*** PAGE TEXT ***
SQL do’s and don’ts

Originally posted here :slight_smile: SQL do’s and don’ts

Why bother?

When I first learned SQL, my mindset was mostly “Meh, if it runs, it’s done”. Over time and with some reality checks, I have gone to the opposite of the spectrum and learned to — for lack of a better word —‘scrutinize’ SQL queries, for 2 main reasons:

  1. Accuracy (wrong joins, wrong aggregation, etc.)
  2. Performance (imagine a production run that take hours to complete)

There are financial costs involved, and there are also other hidden costs in both scenarios. Each minute spent on debugging the problematic query is a minute you cannot take back, and it prevents your team from doing other meaningful work, not to mention — impatient data consumers is no fun, and each time this happens, the trust of the organization in data team dies a little.

So let’s dive in with some typical SQL patterns to watch out for.
*** SUPPLIED DATA ***
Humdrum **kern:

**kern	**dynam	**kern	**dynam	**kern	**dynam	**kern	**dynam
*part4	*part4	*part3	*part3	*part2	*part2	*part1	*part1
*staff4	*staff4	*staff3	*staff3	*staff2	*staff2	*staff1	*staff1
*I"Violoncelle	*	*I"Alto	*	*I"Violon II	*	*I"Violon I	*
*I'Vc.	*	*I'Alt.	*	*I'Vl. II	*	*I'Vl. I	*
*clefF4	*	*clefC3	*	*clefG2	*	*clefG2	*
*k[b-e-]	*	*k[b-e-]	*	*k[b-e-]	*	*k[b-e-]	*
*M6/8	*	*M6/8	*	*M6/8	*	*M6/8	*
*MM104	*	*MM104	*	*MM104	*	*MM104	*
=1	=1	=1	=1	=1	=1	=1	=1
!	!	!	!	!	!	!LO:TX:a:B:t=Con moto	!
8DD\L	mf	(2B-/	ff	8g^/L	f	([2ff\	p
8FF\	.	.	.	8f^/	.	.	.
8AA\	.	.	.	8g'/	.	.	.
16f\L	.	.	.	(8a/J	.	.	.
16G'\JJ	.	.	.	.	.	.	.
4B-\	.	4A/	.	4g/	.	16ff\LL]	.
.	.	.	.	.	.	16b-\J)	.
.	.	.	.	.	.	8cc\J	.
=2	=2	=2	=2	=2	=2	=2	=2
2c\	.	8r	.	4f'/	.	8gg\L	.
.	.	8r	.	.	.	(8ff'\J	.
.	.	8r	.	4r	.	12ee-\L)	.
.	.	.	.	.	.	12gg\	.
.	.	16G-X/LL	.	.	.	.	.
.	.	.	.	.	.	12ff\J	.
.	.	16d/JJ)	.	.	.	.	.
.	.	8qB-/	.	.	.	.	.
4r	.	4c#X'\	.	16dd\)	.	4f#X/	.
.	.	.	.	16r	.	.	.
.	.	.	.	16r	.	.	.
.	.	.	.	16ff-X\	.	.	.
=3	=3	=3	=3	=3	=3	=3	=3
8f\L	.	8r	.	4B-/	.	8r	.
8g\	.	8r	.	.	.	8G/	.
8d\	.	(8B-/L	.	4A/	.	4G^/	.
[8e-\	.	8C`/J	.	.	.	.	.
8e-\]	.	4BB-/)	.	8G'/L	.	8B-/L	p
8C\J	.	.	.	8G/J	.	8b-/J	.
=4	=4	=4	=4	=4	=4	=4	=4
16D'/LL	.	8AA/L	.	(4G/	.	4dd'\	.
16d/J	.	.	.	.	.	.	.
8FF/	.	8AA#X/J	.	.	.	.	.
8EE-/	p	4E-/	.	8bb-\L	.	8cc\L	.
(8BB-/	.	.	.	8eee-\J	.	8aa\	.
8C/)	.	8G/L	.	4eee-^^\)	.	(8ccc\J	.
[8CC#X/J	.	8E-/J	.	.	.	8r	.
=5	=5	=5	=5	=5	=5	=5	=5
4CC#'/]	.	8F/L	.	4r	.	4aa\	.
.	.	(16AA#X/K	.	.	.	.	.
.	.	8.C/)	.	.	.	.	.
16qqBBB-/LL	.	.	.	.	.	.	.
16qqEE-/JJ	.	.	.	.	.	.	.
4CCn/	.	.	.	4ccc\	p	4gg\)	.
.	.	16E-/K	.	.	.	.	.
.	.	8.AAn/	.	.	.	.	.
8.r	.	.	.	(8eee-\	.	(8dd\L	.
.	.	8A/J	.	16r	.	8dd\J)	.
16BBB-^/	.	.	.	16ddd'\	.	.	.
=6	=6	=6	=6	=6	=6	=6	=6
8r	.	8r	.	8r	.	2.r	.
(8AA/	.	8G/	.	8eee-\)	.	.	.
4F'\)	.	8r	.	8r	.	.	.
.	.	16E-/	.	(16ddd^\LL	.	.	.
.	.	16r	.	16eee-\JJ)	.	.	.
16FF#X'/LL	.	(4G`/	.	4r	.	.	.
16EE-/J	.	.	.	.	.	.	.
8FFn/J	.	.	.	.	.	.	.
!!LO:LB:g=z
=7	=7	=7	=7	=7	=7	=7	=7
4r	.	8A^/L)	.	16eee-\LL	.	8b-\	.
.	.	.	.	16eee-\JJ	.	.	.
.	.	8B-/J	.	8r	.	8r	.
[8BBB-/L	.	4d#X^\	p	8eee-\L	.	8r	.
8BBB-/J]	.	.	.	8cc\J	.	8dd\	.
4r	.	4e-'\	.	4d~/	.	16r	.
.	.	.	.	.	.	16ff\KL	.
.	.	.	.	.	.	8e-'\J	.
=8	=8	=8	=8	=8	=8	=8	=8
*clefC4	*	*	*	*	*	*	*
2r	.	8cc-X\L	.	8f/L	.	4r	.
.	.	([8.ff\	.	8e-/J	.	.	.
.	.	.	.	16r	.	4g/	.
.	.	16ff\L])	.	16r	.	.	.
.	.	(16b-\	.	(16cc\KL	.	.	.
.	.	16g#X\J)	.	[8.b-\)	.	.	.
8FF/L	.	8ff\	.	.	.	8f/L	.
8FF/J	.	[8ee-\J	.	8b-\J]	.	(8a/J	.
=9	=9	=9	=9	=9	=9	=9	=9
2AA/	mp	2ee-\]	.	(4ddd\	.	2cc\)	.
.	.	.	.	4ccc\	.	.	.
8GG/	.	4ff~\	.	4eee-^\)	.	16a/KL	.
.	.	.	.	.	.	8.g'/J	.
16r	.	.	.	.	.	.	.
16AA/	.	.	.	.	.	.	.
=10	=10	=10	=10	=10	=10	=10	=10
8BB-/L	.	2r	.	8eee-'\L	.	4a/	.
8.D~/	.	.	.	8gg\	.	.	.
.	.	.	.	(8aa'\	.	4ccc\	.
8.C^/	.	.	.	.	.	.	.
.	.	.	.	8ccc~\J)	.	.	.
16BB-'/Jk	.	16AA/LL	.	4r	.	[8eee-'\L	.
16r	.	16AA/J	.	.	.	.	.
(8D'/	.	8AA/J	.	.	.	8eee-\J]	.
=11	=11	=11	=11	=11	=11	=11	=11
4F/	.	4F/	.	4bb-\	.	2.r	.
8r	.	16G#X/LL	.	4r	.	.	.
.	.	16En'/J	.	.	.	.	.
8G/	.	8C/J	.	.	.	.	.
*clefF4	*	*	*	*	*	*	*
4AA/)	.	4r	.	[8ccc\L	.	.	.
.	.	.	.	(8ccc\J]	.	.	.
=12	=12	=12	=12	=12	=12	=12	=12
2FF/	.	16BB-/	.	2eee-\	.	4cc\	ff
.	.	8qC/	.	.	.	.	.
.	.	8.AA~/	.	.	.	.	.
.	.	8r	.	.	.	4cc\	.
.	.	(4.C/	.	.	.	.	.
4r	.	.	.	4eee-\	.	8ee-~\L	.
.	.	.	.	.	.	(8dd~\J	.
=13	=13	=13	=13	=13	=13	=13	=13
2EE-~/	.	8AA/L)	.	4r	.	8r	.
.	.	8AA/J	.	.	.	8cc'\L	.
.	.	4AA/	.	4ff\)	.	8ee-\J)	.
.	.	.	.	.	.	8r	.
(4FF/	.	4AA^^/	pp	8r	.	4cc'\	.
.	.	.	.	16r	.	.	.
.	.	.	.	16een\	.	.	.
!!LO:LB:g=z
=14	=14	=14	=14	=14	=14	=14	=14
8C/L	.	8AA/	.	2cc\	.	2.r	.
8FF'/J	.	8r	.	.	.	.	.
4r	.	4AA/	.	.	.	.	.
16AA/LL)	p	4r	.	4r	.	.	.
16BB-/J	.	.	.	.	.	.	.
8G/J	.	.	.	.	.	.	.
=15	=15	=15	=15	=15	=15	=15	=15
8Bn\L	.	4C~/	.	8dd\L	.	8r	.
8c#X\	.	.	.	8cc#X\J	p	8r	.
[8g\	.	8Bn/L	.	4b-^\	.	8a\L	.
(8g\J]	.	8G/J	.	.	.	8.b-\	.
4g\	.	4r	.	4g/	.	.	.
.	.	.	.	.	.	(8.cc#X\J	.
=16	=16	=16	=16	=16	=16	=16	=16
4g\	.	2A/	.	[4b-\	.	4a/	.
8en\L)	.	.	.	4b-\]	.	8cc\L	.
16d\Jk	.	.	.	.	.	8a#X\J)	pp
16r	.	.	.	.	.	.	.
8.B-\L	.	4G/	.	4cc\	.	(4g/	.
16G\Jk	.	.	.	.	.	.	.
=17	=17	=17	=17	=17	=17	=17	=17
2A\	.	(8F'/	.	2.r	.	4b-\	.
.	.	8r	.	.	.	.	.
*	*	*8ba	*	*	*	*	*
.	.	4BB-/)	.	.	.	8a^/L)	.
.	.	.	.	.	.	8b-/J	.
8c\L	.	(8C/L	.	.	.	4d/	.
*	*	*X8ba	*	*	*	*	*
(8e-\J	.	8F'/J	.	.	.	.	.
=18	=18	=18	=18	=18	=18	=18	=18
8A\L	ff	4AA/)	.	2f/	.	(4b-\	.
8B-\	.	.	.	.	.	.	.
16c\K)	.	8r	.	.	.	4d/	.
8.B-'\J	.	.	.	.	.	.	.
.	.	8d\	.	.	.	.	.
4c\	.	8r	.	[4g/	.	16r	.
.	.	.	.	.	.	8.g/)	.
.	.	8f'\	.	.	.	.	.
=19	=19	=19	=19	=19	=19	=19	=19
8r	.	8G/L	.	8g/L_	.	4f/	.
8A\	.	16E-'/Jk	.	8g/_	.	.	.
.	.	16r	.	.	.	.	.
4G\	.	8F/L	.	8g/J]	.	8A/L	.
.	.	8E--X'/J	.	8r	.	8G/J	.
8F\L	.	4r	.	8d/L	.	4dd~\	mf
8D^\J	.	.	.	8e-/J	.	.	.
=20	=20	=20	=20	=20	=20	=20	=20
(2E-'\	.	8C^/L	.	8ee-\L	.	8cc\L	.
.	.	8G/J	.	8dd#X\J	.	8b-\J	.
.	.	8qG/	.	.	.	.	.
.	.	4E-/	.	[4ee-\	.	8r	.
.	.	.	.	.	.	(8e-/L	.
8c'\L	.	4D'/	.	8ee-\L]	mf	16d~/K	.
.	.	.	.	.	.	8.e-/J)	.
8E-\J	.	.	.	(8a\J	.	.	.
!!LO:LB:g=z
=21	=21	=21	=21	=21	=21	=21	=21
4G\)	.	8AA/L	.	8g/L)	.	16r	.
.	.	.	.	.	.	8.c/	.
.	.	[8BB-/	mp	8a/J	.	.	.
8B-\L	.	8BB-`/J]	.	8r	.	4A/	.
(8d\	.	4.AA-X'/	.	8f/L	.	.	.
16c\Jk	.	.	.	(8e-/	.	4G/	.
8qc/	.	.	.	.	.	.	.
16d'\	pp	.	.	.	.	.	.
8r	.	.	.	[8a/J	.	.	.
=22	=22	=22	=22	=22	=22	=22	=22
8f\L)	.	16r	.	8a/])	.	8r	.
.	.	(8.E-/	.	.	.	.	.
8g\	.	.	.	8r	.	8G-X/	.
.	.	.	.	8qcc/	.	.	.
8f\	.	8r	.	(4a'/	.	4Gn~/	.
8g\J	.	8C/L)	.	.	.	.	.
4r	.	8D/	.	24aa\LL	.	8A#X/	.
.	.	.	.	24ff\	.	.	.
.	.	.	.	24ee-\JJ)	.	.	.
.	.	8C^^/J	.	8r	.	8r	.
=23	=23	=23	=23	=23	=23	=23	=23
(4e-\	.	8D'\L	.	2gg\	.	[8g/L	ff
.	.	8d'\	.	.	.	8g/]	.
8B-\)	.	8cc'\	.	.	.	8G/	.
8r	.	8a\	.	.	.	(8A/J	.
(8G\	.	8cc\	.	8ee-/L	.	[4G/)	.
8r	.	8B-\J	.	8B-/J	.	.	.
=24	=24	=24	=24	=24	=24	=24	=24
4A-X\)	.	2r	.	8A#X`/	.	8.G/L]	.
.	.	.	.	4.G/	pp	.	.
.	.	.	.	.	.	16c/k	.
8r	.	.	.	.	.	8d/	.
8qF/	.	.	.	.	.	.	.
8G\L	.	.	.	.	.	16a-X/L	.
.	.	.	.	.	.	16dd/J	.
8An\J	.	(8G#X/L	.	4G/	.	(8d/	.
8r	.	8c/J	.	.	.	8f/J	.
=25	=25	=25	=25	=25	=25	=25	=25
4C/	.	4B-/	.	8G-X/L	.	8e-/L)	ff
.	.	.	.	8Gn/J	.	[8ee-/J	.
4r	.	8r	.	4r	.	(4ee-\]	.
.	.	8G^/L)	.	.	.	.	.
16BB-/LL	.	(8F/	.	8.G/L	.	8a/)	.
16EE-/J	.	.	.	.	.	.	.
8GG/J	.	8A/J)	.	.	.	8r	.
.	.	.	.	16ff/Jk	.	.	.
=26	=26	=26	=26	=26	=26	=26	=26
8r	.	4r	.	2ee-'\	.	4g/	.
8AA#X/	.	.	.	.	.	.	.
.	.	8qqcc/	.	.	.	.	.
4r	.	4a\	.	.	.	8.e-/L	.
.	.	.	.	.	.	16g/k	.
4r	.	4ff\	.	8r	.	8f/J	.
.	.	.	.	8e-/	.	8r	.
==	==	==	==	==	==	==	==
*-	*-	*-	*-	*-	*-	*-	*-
***
▸ **DIRECTIONS**
1 > From the paragraph of the SQL page that begins "There are financial costs involved," list every cost or harm that it attributes to problematic queries.
2 > Please set down the part of the SQL page that opens with the words containing "Why bother?" and closes with "hours to complete)".
3 > According to the SQL page, what are the two main reasons the writer came to scrutinize SQL queries?

▸ **ANSWERS TO THE TASKS**
1 >
- Financial costs
- Other hidden costs
- Each minute spent debugging the query is a minute that cannot be taken back
- It prevents the team from doing other meaningful work
- Impatient data consumers, which is no fun
- The organization's trust in the data team dies a little each time

2 >
Why bother?

When I first learned SQL, my mindset was mostly “Meh, if it runs, it’s done”. Over time and with some reality checks, I have gone to the opposite of the spectrum and learned to — for lack of a better word —‘scrutinize’ SQL queries, for 2 main reasons:

  1. Accuracy (wrong joins, wrong aggregation, etc.)
  2. Performance (imagine a production run that take hours to complete)

3 > Accuracy and performance.